Summer berry USA flag traybake

For my second Cake Club meeting, I made a lemon sponge traybake, decorated with strawberries and blueberries in an American flag design - the theme was 'Born in the USA'.

Can you guess what it is yet?

It took me a while to think of a cake themed to our cousins across the pond. I've visited America loads of times, but I have to admit that I can't remember eating cake there - at least, none so good that it's stuck in my memory. Doughnuts, yes, plenty... Lots of pie... Loads of cookies... But I couldn't think of the sort of cake that would sum up my experience of America.
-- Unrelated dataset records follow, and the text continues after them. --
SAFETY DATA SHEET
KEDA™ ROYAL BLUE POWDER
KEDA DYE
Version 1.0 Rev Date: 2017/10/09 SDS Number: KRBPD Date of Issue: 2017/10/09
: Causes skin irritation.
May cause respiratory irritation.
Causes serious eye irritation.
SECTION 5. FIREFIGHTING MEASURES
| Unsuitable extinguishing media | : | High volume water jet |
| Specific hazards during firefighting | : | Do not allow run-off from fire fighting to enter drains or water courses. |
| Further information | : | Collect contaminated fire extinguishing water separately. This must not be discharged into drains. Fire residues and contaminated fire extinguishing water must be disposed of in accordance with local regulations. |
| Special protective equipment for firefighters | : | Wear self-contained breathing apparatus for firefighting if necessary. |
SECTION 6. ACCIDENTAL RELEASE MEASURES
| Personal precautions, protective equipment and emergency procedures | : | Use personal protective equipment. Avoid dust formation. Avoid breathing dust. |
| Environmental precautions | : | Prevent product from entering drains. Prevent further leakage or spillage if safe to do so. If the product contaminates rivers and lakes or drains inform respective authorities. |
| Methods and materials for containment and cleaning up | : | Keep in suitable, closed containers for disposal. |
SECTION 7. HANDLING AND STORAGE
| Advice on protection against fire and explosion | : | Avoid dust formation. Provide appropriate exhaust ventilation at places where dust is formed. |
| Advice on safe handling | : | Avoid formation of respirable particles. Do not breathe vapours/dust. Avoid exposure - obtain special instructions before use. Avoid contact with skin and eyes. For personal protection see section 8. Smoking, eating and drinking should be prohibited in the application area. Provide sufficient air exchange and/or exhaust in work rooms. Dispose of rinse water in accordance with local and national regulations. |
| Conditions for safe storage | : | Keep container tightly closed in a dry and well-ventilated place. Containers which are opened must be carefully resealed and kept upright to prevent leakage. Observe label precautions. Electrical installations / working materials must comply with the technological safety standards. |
Should I make a bundt cake (a la Dolly Bakes)? They eat them 'over there', and I certainly have a lot of recipes to choose from. But then someone said the clue in the name was that they were German, not American, so I scrapped that idea.

Everyone I canvased opinion from simply replied with Mississippi mud pie, or key lime pie, or apple pie... It's a CAKE CLUB, I retorted!
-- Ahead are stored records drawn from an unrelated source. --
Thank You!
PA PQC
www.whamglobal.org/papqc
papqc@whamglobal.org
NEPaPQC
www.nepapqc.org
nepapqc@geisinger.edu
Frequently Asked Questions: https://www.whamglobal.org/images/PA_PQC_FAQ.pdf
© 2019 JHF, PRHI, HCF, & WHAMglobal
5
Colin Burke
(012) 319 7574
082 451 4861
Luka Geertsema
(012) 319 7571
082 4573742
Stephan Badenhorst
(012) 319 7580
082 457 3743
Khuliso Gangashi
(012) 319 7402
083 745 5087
I set on the idea of using the American theme in the decoration, having seen a similar idea with the Union Jack for the upcoming Jubilee. I had been considering it for our Jubilee party, but instead decided to turn it into the Stars & Stripes.

The Stars & Stripes

I used a simple yet fluffy and light lemon sponge recipe, topped with buttercream, with blueberries and strawberries in the flag design. I even counted the number of stripes.

I have to admit, this was one of the best cakes I've ever made. The buttercream was delicious - the creamiest, smoothest, loveliest buttercream. I used my Kitchenaid for the buttercream this time, which I normally don't bother with, but I always will in future. I heeded Eric Lanlard's comments on a recent episode of Baking Mad where he explained how to cream the butter and ensure the result wasn't too grainy, by making sure the sugar was properly dissolved into the butter. Yum.

My first traybake
100g marg
175g self-raising flour
50g ground almonds
2tsp baking powder
4 eggs
225g caster sugar
125ml Greek yogurt
zest of 2 lemons

Put all the ingredients in a bowl. Mix them all together. Job's a goodun.
Pour into a traybake cake tin, 30cm x 20cm - I treated myself to a new tin just for this bake.
Bake in the oven at 180 degrees (160 fan) for 30 minutes.
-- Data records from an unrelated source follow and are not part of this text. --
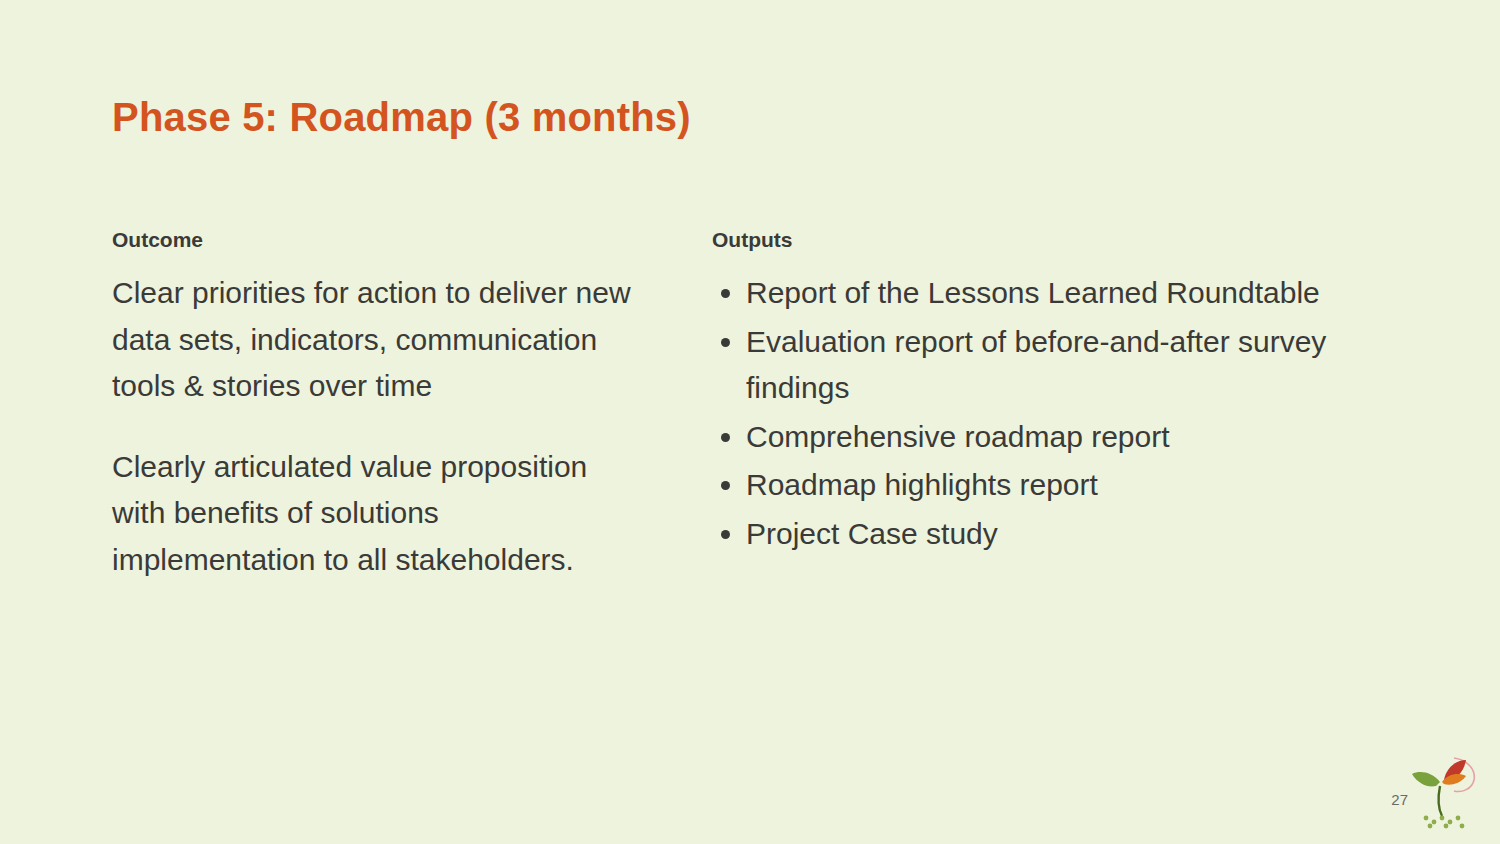Phase 5: Roadmap (3 months)
Outcome
Clear priorities for action to deliver new data sets, indicators, communication tools & stories over time
Clearly articulated value proposition with benefits of solutions implementation to all stakeholders.
Outputs
Report of the Lessons Learned Roundtable
Evaluation report of before-and-after survey findings
Comprehensive roadmap report
Roadmap highlights report
Project Case study
27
I used about half a pack of butter and about 300g ish of icing sugar (but I never measure buttercream!). After laying out the stripes, I thought about laying tiny white marshmallows inbetween, just to crank up the American-ness of the cake. But I didn't like how it looked, and preferred the simplicity with just the berries.

Everyone at Cake Club was impressed. Mine certainly was the most attractive cake. I have lots of berries left over, so I might yet make a Union Jack version at the weekend.

A delicious use of summer berries

2 comments:

  1. Brilliant it looks good and I bet it tasted good too. Love the styling!